* **Trecho do documento**
────────────────────
Já corria o ano de 2014 e, diferentemente da maioria dos atendimentos noturnos feitos naquela localidade anos atrás, desta vez havia jornalistas regionais. Os casos das mulheres esterilizadas contra a própria vontade já tinham virado notícia dentro e fora do país.

Mulher com máscara e chapéu é vista sentada em uma mesa
Victoria Vigo, vítima de esterelização forçada no Peru - Cris Bouroncle /AFP

Vigo havia perdido o bebê e pedia explicações. "Eu tinha apenas sentido um mal-estar e procurei o pronto-socorro. Quando acordei, o médico me disse que complicações na gravidez o fizeram encerrá-la e promover o ligamento de trompas. Fiquei infértil", afirmou à Folha na ocasião, embora não conseguisse ainda mensurar o tamanho da tragédia para ela, que tanto aguardava essa criança.
────────────────────
* **Entradas de dados**
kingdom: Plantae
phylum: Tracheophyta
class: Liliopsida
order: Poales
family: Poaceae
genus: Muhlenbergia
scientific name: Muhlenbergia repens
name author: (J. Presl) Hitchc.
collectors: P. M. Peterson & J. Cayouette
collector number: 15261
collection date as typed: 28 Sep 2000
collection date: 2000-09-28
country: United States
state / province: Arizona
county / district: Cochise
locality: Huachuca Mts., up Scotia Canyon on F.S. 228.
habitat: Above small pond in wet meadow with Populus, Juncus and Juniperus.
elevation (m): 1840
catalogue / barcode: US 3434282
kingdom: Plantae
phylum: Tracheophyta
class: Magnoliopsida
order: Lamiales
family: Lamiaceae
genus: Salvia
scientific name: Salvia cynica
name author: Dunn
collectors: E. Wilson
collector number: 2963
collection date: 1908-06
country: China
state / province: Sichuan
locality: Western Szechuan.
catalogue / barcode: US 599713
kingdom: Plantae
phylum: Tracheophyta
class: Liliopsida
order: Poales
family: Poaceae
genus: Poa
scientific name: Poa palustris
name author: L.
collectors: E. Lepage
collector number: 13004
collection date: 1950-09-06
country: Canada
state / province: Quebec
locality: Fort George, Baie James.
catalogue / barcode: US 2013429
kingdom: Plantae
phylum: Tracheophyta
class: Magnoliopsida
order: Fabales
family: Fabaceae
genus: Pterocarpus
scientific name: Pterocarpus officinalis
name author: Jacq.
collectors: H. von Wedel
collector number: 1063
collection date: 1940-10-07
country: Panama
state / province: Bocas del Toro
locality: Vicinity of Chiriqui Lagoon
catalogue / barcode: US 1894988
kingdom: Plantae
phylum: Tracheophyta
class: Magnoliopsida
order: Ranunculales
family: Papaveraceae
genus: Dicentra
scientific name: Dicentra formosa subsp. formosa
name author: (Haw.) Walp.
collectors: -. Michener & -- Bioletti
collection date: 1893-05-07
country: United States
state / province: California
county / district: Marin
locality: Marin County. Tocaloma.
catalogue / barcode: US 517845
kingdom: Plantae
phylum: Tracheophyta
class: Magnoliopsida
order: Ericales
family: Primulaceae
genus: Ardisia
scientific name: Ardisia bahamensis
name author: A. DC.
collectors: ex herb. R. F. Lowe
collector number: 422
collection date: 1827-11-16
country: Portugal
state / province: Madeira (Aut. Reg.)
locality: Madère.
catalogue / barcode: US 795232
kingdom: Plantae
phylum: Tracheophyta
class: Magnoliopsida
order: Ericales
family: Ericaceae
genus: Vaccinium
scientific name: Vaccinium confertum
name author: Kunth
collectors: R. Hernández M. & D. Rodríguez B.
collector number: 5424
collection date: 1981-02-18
────────────────────
* **Usando as informações**
a – Transcreva a passagem do texto sobre a esterilização forçada no Peru que vai de "Já corria o" até "fora do país.", trocando "jornalistas regionais" por "repórteres locais".
b – Dê continuidade ao texto sobre a esterilização forçada no Peru a partir do ponto em que ele termina.
A listagem não é usada nesta atividade.

* **Tarefas resolvidas**
a –
Já corria o ano de 2014 e, diferentemente da maioria dos atendimentos noturnos feitos naquela localidade anos atrás, desta vez havia repórteres locais. Os casos das mulheres esterilizadas contra a própria vontade já tinham virado notícia dentro e fora do país.

b –
Ela é professora e além do quéchua —praticamente o único idioma conhecido da maioria das mulheres vítimas desses procedimentos— arriscava o espanhol. E foi assim que os peruanos, e principalmente as peruanas, tiveram acesso ao que verdadeiramente ocorria nos povoados distantes dos centros urbanos.

A história de Vigo é semelhante às de mais de 300 mil mulheres que assim despertaram e resolveram falar de procedimentos médicos ou cirúrgicos em lugares remotos do país. Elas não imaginavam que seus casos eram parte de uma rede maior.

Vigo encorajou muitas outras mulheres a falar, como é comum nessas ocorrências. E, até o fim dos anos 1990, a maioria dos casos estava registrada. O documento foi entregue à Procuradoria-Geral do país e apresentado como prova da acusação de que o governo Alberto Fujimori, morto na última quarta-feira (11) após o tratamento de câncer na língua, havia estabelecido metas de esterilizações forçadas das quais tinham sido vítimas pelo menos 350 mil de mulheres em idade fértil.

Ao projeto, Fujimori havia dado o pomposo nome de Programa Nacional de Saúde Reprodutiva e Planificação Familiar. Por incrível que pareça, tal avanço sobre os direitos humanos das mulheres foi aplaudido por parte da população que votou nele sob o argumento de que a solução era um dos únicos meios para se combater a pobreza.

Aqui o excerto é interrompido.